Notre projet est une étude génétique nationale multicentrique translationnelle visant à identifier les gènes impliqués dans la prédisposition au cancer pédiatrique par WES dans une population très selectionnée d'enfants présentant à la fois un retard de développeemnt et un cancer. Notre projet s'appuie sur le registre TED (Tumeur et Développement), une initiative de la SFCE (Société Française de lutte contre les Cancers et les leucémies de l'Enfant et de l'Adolescent) impliquant 30 unités de cancérologie pédiatrique en France. Cette base de données contient des informations sur plus de 500 enfants atteints de cancer et présentant des anomalies congénitales. Les chercheurs prévoient de séquencer l'exome de lignée germinale et de la tumeur de 100 patients présentant un retard de développement dans le cadre d'un trio composé de 300 personnes et de 100 tumeurs. 

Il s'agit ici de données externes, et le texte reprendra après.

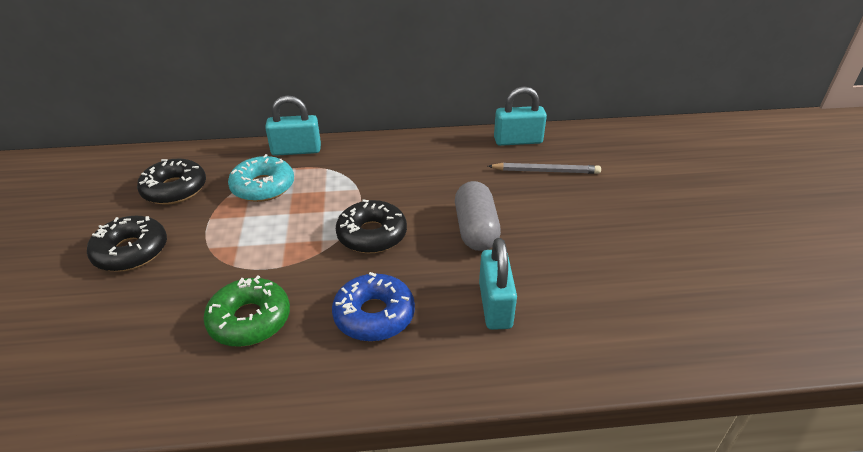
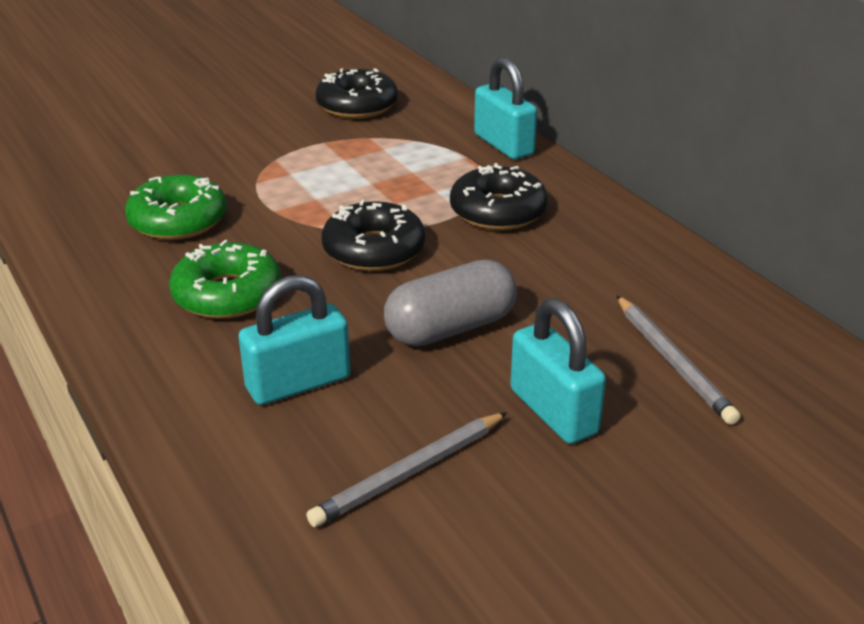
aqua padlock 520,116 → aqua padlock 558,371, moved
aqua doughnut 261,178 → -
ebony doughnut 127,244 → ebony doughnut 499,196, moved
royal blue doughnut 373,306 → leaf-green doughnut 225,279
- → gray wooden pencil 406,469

Les chercheurs pensent que le projet ExoCare apportera des réponses aux origines génétiques de certains cancers infantiles particuliers. Le projet ExoCare s'appuie sur une étude génétique pour identifier les facteurs de risque génétiques des formes rares de cancer chez l'enfant et vise à mettre en place des traitements plus personnalisés. Il vise à améliorer le conseil génétique aux familles et sera pleinement intégré dans le processus de conseil génétique. Les informations fournies par notre étude seront utilisées pour améliorer l'approche de la gestioin d'un cancer initial en clarifiant les risques d'autres cancers dans les familles apparentées. Les chercheurs espèrent identifier de nouveaux gènes germinaux prédisposant au cancer qui seront intéressants pour comprendre la biologie des tumeurs.